Nello Stato di Palestina, pochissimi bambini in età scolare sono esclusi dall’istruzione, ma all’età di 15 anni quasi il 25 per cento dei ragazzi e il 7 per cento delle ragazze abbandonano la scuola e quasi il 5 per cento dei ragazzi di 10-15 anni e un bambino di 6-9 anni su tre con disabilità non va a scuola. Secondo le stime del Ministero dell’istruzione e dell’istruzione superiore palestinese, attualmente in Cisgiordania ci sono oltre 8000 bambini e 400 insegnanti che necessitano di una presenza protettiva per accedere in sicurezza alla scuola. A Hebron, i bambini palestinesi che vivono e/o studiano nelle scuole della città vecchia devono attraversare fino a quattro checkpoint militari israeliani solo per raggiungere la scuola.
I confini sono quindi contenitori e demarcatori di disuguaglianze… di una terra fatta a pezzetti, mentre il cielo (molto in alto) è uno solo.
L’elevata crescita della popolazione e la debole gestione delle risorse, insieme alle restrizioni di accesso hanno contribuito a carenze sempre più gravi di acqua potabile sicura e di servizi igienico-sanitari.

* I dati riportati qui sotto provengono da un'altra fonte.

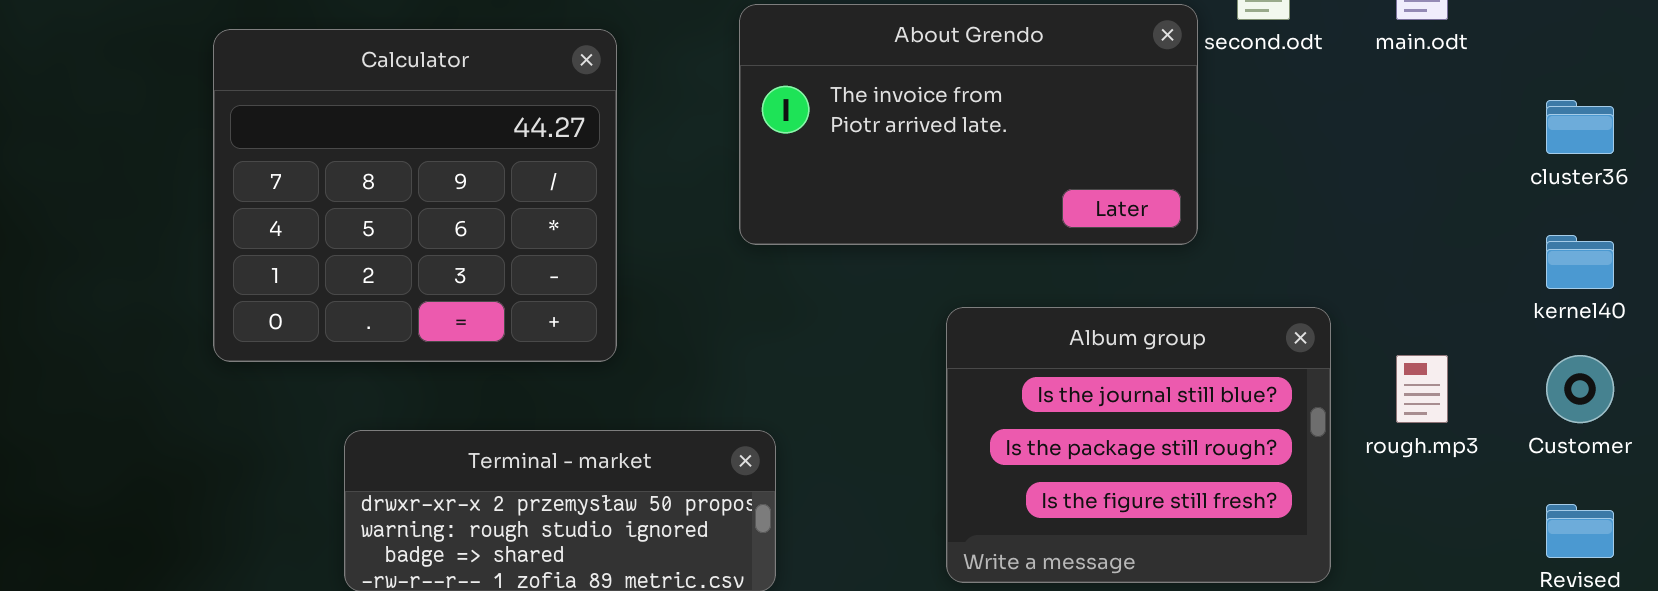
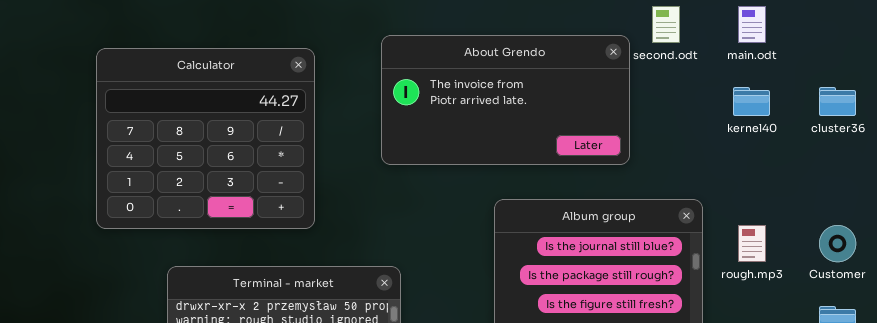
kernel40: [1546,235,1614,289] -> [733,87,770,116], moved

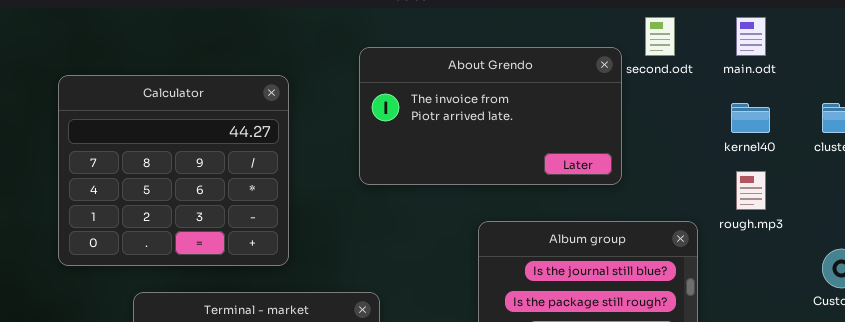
Calculator: [96,48,315,229] -> [58,75,289,266], moved
rough.mp3: [738,225,766,262] -> [736,171,766,210], moved

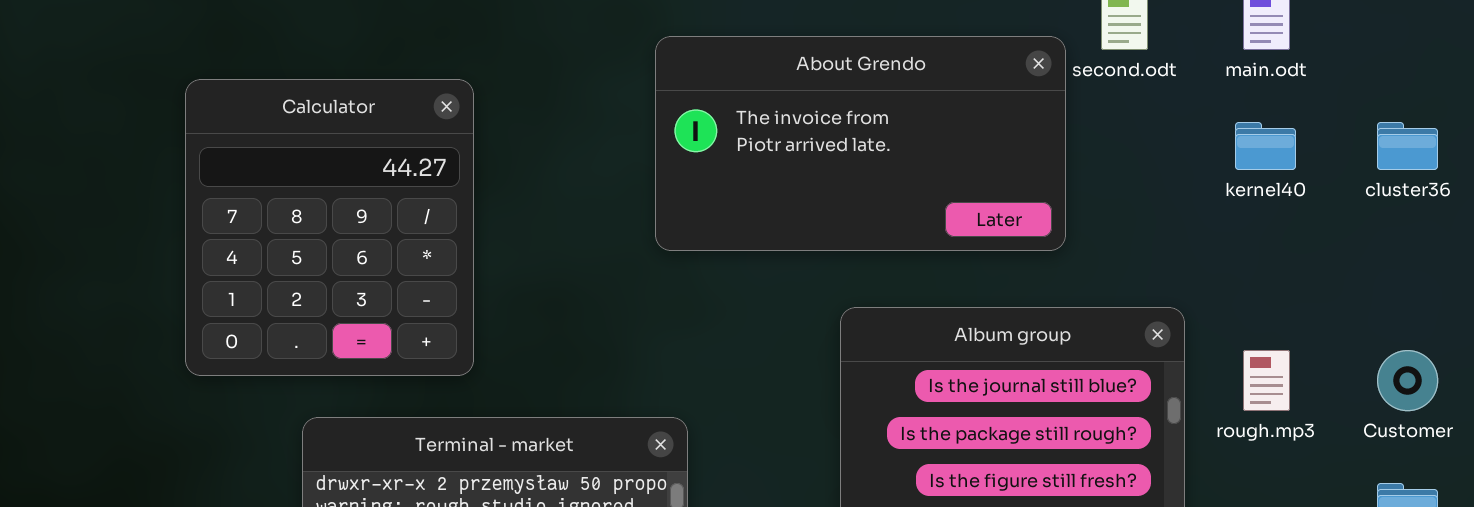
Calculator: [58,75,289,266] -> [185,79,474,376], resized
rough.mp3: [736,171,766,210] -> [1243,350,1290,411], moved

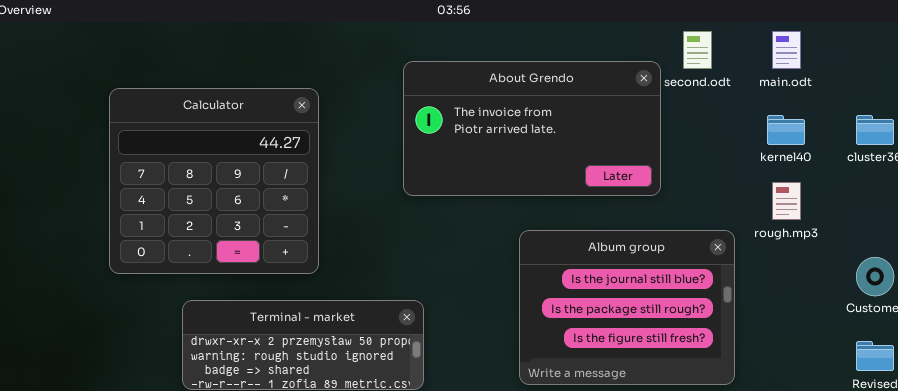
Calculator: [185,79,474,376] -> [109,88,319,274], resized
rough.mp3: [1243,350,1290,411] -> [772,182,801,220], moved

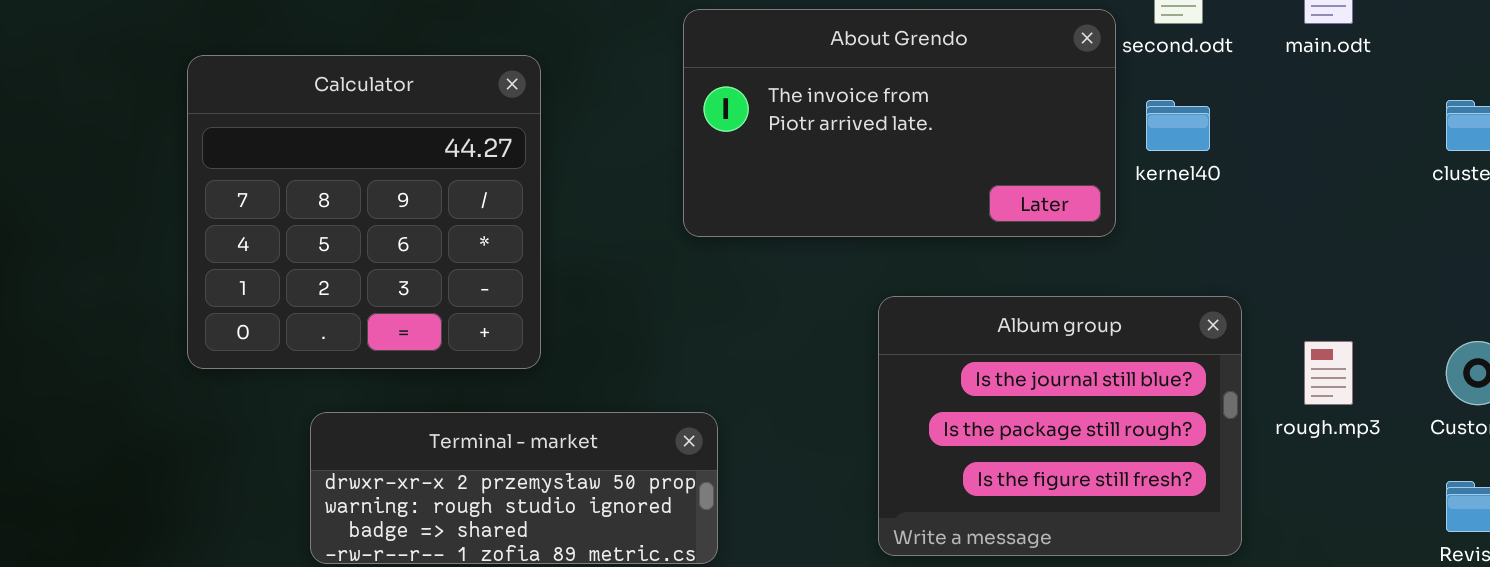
kernel40: [767,115,805,145] -> [1146,100,1210,151], moved
rough.mp3: [772,182,801,220] -> [1304,341,1353,405], moved

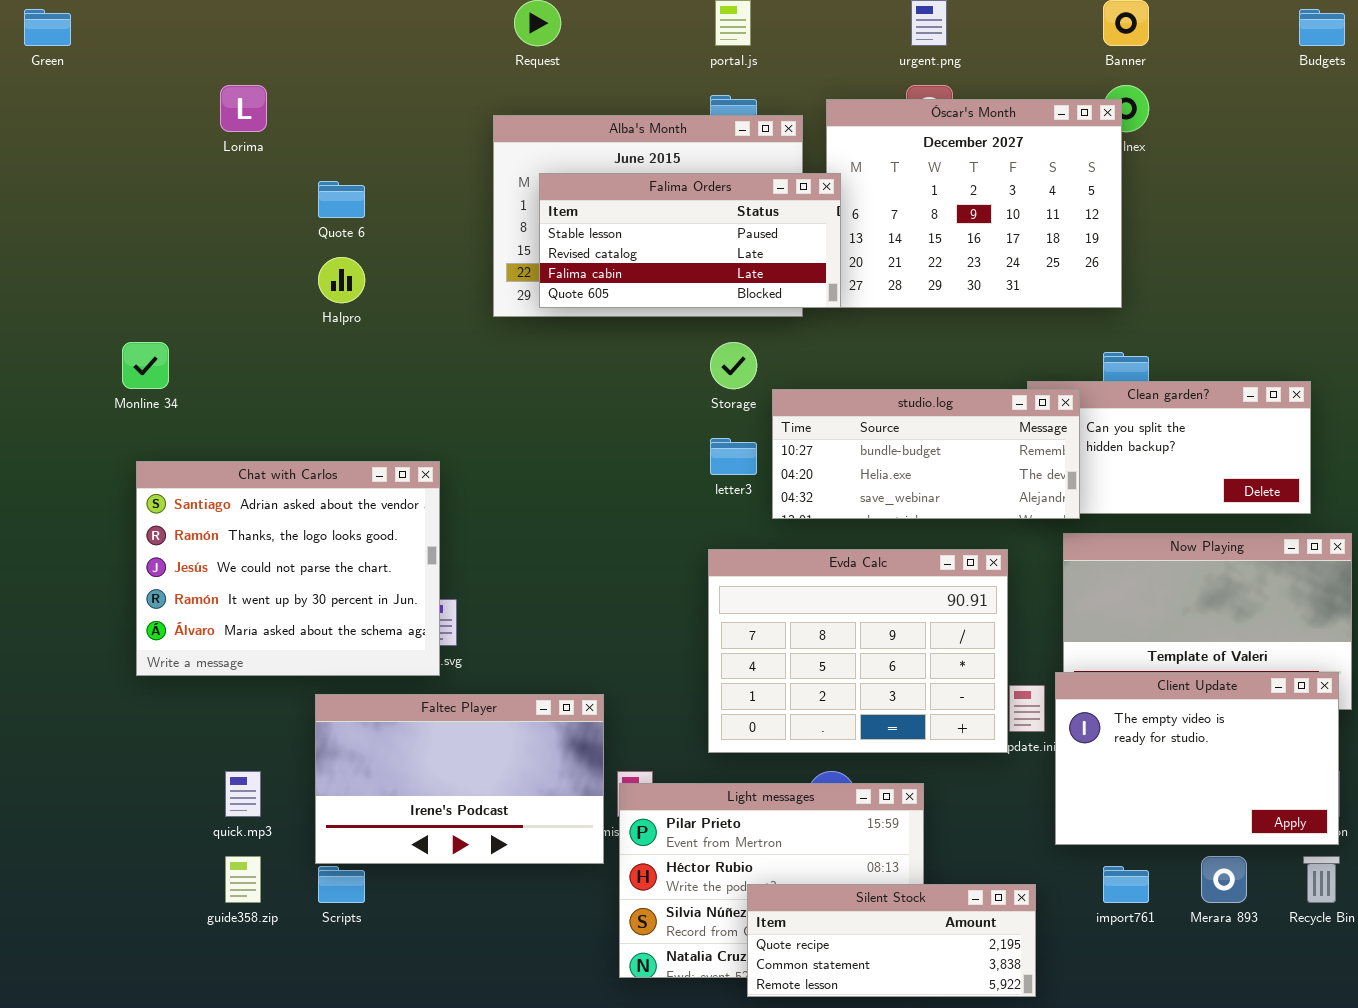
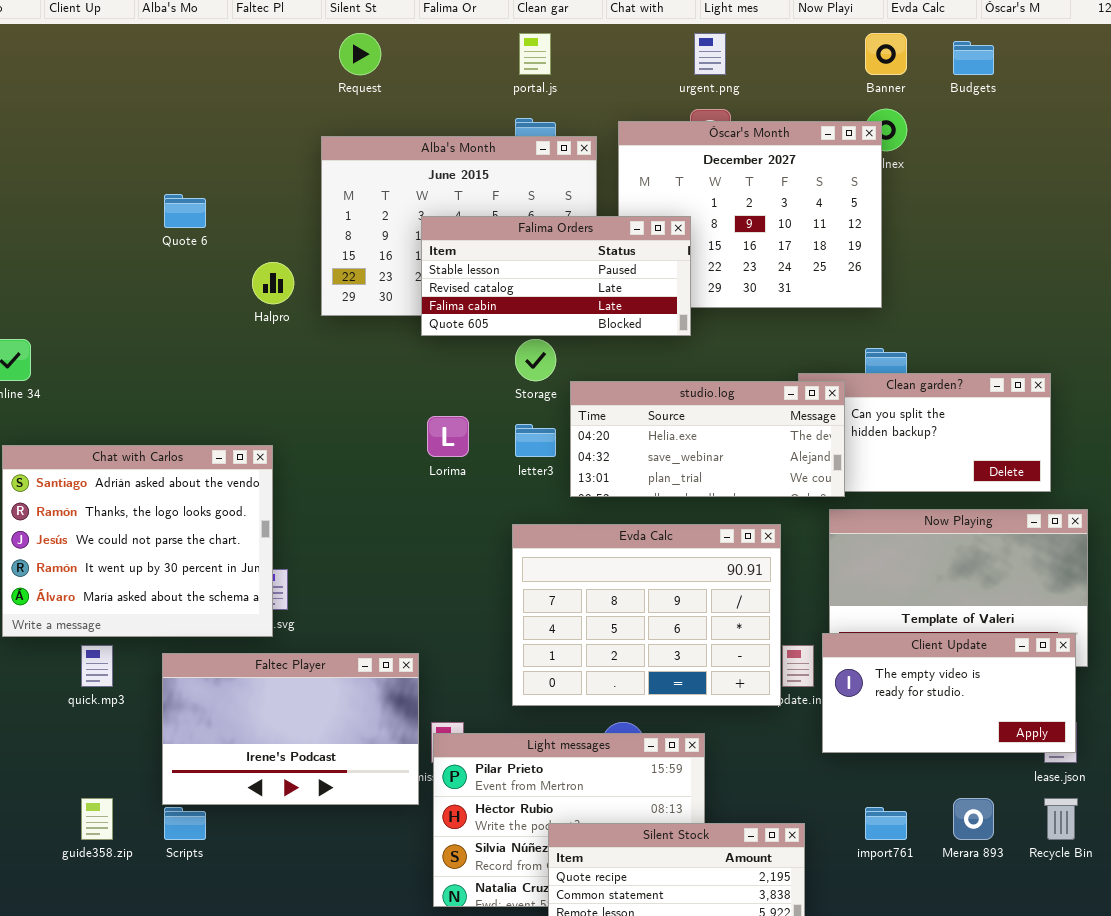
Budgets: [1299,9,1345,46] -> [953,41,994,75], moved
Lorima: [220,85,267,132] -> [427,416,469,457], moved
Falima Orders: [539,173,841,308] -> [421,216,691,336], moved
Halpro: [318,257,365,303] -> [252,262,294,304], moved
studio.log: [772,389,1080,519] -> [570,381,845,497], scrolled down 1 row
Client Update: [1055,672,1339,845] -> [822,633,1076,753], resized
quick.mp3: [225,771,261,817] -> [81,645,113,687], moved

Nella Striscia di Gaza, solo il 10 per cento delle famiglie ha accesso diretto a un ambiente pulito e sicuro. Il 97 per cento dell’acqua prelevata dalla falda acquifera costiera è inadatta al consumo umano, oltre ad essere inquinata. Il consumo per persona, con ampia variabilità, è di 79 litri al giorno rispetto ai 100 litri raccomandati dell’Oms per una salute pubblica ottimale. Solo il 38 per cento delle persone in Cisgiordania e l’82 per cento delle persone nella Striscia di Gaza vivono in contesti abitativi collegati alle reti fognarie.
I confini sono quindi contenitori e demarcatori di disuguaglianze… di una terra fatta a pezzetti, mentre il cielo (molto in alto) è uno solo.